Don't believe everything you hear about the good work ethics.  Like some of the other laborers I've worked, there are good ones and bad ones.   Those with an excuse of language, tend to use it when they need to.

One of the best labor pools this country has ever had was High School and College students looking for income to get them through the next semester.   I've had High School students outwork two grown men and I'd rather have them, if they were really workers, than an Illegal alien anyday.  Our great society has fixed it so that young folks can't work, even if they wanted.

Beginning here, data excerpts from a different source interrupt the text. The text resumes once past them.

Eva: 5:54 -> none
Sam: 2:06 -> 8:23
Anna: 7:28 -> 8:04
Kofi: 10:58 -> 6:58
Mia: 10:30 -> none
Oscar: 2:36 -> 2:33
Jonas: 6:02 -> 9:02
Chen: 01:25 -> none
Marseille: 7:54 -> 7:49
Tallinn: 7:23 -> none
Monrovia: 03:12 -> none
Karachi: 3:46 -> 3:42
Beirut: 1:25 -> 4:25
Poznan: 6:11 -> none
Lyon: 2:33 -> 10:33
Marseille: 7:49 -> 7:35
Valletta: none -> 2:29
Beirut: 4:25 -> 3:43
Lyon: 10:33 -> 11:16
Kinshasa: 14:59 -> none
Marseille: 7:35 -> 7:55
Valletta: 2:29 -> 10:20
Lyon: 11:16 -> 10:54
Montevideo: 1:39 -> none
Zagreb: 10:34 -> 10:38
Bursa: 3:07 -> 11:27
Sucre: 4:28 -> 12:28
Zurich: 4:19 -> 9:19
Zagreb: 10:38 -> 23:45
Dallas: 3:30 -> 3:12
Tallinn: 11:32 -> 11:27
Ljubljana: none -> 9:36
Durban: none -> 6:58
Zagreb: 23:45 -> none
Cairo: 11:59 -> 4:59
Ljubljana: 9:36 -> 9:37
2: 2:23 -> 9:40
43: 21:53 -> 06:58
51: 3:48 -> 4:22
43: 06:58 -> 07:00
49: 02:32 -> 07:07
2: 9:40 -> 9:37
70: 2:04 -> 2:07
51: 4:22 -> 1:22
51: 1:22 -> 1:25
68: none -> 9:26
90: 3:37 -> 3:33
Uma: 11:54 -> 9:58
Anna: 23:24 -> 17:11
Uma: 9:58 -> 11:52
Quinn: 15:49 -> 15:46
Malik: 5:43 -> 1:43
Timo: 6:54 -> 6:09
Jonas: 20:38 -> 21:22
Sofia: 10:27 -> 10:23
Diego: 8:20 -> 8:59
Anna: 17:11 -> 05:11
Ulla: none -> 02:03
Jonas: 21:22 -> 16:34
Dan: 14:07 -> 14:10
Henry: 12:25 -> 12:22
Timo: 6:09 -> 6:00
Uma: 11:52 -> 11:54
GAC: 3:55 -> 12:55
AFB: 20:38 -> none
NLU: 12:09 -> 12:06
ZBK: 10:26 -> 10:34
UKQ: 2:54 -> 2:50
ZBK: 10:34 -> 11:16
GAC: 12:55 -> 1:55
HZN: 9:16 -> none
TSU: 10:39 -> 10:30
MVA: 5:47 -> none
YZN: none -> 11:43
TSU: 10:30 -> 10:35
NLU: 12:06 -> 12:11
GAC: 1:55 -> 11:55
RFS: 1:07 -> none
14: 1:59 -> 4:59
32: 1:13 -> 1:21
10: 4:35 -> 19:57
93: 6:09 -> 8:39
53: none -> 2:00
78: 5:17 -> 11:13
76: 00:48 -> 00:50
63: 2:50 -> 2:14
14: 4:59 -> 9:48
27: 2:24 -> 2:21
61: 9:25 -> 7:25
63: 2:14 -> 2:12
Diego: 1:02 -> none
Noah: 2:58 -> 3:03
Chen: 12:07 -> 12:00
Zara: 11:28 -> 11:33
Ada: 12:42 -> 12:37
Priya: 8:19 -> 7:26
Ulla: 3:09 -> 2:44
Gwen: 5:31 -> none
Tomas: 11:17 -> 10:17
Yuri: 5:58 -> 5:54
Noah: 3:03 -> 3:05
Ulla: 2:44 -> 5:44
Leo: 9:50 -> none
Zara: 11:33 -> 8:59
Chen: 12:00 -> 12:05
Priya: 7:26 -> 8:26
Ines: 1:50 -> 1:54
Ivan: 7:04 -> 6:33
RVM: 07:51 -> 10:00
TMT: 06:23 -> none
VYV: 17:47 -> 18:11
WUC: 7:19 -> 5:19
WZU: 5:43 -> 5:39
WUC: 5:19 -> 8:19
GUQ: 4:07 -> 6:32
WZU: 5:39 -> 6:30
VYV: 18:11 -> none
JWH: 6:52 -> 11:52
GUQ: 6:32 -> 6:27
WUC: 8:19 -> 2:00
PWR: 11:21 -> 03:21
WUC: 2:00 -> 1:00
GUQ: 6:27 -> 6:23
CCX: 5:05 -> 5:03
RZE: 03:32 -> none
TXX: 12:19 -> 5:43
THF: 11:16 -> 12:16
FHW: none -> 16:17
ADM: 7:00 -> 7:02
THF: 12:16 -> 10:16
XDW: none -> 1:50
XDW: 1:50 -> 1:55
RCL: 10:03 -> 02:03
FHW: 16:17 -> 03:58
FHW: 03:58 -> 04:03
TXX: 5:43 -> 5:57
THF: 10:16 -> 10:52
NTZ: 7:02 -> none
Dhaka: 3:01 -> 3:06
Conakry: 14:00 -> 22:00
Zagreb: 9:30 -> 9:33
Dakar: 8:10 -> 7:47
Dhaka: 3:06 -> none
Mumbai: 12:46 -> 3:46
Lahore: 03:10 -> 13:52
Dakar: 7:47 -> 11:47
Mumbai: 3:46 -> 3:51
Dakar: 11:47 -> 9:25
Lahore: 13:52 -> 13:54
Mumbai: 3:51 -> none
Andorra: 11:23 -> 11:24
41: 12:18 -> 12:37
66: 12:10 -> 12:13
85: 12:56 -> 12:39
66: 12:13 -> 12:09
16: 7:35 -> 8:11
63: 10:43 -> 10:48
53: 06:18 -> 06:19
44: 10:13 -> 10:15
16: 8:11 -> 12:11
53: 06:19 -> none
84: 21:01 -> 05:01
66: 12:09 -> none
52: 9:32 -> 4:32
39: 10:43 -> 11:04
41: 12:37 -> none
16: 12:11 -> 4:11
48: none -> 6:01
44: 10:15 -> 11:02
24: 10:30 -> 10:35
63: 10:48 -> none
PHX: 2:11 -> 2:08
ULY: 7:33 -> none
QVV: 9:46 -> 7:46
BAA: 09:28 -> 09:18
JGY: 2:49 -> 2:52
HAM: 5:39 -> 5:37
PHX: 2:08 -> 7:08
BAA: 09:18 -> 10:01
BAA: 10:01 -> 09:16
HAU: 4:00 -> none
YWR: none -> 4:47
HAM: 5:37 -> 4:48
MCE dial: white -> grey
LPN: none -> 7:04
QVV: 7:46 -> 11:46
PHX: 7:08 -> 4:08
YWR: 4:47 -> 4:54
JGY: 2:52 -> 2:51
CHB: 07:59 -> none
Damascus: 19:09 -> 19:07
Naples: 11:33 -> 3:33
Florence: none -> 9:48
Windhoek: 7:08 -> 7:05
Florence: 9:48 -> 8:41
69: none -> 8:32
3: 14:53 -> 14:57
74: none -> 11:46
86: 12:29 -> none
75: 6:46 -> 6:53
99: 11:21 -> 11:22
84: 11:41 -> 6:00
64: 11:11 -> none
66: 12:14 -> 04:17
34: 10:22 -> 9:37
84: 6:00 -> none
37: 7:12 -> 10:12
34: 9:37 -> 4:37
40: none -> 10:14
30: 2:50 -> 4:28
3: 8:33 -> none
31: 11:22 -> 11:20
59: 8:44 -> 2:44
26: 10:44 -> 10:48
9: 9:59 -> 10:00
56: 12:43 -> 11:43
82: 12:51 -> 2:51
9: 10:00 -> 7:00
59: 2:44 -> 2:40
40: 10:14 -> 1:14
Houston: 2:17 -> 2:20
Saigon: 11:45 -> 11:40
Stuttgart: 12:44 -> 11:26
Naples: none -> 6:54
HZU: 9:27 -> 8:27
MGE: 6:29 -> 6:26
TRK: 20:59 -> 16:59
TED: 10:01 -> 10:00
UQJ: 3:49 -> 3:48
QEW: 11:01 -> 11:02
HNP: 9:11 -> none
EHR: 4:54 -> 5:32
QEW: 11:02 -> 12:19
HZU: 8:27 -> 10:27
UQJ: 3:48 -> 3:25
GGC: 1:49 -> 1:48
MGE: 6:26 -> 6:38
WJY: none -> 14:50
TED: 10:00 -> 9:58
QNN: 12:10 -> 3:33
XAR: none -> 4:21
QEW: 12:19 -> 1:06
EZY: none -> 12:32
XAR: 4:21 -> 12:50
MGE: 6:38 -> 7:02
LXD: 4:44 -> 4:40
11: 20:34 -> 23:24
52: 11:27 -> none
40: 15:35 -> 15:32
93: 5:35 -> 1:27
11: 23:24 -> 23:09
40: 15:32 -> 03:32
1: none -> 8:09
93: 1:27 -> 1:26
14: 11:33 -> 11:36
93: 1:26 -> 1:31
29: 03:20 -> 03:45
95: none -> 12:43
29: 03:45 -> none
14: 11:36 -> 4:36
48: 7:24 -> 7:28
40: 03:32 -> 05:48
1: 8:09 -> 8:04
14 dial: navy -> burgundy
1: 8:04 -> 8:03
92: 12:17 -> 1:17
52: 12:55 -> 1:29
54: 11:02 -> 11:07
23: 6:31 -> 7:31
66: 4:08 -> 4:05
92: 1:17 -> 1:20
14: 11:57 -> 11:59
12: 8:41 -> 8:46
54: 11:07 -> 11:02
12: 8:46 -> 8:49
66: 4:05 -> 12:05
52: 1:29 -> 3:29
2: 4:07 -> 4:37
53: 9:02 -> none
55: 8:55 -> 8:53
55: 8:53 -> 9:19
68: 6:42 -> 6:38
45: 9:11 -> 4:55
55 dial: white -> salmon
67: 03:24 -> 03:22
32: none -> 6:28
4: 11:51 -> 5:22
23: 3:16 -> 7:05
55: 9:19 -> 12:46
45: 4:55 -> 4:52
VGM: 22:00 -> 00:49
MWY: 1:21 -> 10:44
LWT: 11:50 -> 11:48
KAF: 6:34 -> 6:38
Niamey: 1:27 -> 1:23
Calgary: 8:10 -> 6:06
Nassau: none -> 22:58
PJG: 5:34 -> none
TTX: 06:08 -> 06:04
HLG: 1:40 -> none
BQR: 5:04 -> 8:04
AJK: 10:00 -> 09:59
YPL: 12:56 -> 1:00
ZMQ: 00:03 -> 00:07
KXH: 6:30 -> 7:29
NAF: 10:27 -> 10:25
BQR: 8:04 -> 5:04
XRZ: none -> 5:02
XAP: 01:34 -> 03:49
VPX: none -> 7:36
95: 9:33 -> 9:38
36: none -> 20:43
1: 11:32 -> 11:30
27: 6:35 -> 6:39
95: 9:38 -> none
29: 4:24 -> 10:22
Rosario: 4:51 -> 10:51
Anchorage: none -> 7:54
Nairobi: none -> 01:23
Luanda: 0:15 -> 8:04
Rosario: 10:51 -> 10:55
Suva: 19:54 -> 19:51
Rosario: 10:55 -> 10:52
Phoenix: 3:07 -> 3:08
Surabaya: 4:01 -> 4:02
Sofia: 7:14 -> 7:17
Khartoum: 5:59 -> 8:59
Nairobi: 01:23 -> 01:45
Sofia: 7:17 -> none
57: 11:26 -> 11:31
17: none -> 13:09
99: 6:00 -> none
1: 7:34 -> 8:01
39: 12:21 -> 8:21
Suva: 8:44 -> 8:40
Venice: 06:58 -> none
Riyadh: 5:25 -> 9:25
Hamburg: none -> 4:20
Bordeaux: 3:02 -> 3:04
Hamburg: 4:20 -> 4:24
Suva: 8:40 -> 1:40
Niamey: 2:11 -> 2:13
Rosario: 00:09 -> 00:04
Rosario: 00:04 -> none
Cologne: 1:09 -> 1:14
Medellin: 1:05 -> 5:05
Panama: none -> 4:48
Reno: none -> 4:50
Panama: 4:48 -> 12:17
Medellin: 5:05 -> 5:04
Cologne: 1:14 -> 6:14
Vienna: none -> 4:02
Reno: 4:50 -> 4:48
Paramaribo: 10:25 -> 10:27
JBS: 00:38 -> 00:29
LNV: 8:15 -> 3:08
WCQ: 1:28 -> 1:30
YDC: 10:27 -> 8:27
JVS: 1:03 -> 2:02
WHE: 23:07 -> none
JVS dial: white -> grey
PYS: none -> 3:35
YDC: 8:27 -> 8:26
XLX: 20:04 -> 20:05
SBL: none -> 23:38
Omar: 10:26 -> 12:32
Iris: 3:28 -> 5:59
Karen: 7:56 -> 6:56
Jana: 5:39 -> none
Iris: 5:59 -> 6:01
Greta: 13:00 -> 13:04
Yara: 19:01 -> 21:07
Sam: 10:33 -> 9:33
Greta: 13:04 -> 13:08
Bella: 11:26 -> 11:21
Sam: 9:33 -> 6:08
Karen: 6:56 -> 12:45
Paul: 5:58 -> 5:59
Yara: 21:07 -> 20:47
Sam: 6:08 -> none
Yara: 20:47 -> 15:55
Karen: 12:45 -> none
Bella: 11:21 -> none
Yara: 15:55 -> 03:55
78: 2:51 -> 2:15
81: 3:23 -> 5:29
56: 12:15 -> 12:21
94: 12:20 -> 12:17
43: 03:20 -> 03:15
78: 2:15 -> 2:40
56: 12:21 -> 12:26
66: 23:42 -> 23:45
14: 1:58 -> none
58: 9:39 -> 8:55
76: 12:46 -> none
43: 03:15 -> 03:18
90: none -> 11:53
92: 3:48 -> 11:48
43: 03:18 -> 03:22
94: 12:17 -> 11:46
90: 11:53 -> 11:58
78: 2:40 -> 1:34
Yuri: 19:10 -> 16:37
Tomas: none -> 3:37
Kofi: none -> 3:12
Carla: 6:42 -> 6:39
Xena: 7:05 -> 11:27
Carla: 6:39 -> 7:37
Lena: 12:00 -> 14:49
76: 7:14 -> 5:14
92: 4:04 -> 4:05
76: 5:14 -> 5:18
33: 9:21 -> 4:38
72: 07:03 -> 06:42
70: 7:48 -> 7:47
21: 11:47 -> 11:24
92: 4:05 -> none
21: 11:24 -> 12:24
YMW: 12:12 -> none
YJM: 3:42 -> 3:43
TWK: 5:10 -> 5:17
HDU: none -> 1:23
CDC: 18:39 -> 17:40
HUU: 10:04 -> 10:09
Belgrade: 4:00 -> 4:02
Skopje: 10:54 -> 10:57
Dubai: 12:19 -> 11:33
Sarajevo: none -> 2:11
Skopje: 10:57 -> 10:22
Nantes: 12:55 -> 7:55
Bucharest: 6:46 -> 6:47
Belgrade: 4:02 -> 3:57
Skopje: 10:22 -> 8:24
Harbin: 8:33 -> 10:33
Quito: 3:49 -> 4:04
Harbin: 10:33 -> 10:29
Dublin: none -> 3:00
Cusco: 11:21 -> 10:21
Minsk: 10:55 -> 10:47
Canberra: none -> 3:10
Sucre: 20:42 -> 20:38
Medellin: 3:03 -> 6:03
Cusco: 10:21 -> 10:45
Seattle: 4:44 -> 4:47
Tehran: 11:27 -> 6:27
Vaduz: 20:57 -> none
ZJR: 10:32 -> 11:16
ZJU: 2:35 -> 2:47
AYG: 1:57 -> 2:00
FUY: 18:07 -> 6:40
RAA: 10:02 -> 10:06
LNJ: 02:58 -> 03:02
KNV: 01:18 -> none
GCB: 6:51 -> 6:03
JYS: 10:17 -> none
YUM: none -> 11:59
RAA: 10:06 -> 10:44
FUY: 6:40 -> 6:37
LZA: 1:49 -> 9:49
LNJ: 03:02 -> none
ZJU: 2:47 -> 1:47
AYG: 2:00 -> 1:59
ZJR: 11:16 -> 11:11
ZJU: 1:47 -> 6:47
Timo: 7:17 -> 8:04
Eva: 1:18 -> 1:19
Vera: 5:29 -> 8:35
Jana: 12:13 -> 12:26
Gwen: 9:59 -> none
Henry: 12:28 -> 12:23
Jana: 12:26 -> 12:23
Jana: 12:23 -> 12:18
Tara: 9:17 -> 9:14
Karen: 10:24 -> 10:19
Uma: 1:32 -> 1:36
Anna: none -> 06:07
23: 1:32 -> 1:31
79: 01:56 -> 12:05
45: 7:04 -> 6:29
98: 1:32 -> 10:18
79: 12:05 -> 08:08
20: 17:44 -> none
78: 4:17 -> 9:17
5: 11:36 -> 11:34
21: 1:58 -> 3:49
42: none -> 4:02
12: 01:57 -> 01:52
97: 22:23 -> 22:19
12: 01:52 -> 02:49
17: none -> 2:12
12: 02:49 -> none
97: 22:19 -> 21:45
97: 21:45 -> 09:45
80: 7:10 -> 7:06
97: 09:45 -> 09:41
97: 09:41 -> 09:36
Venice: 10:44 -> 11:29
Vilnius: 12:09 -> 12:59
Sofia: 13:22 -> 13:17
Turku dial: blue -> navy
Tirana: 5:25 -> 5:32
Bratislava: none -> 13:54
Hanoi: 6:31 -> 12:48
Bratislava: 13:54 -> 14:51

It is against the law for a person under 18 to work on a sawmill .......period.  Even though the farms use their children, it's not always legal and a child labor advocate could cause a lot of trouble if he wanted.  I'm in favor of child labor laws, but, some of our rules prohibits them from working when they want.  They also prevent the training of young individuals as to the ways of the world and the relationship between the creation of product and a dollar.


DanG

They seem to excell at piece work.  If their paycheck depends on production, they can run flat out, all day long.
"I don't feel like an old man.  I feel like a young man who has something wrong with him."  Dick Cavett
"Beat not thy sword into a plowshare, rather beat the sword of thine enemy into a plowshare."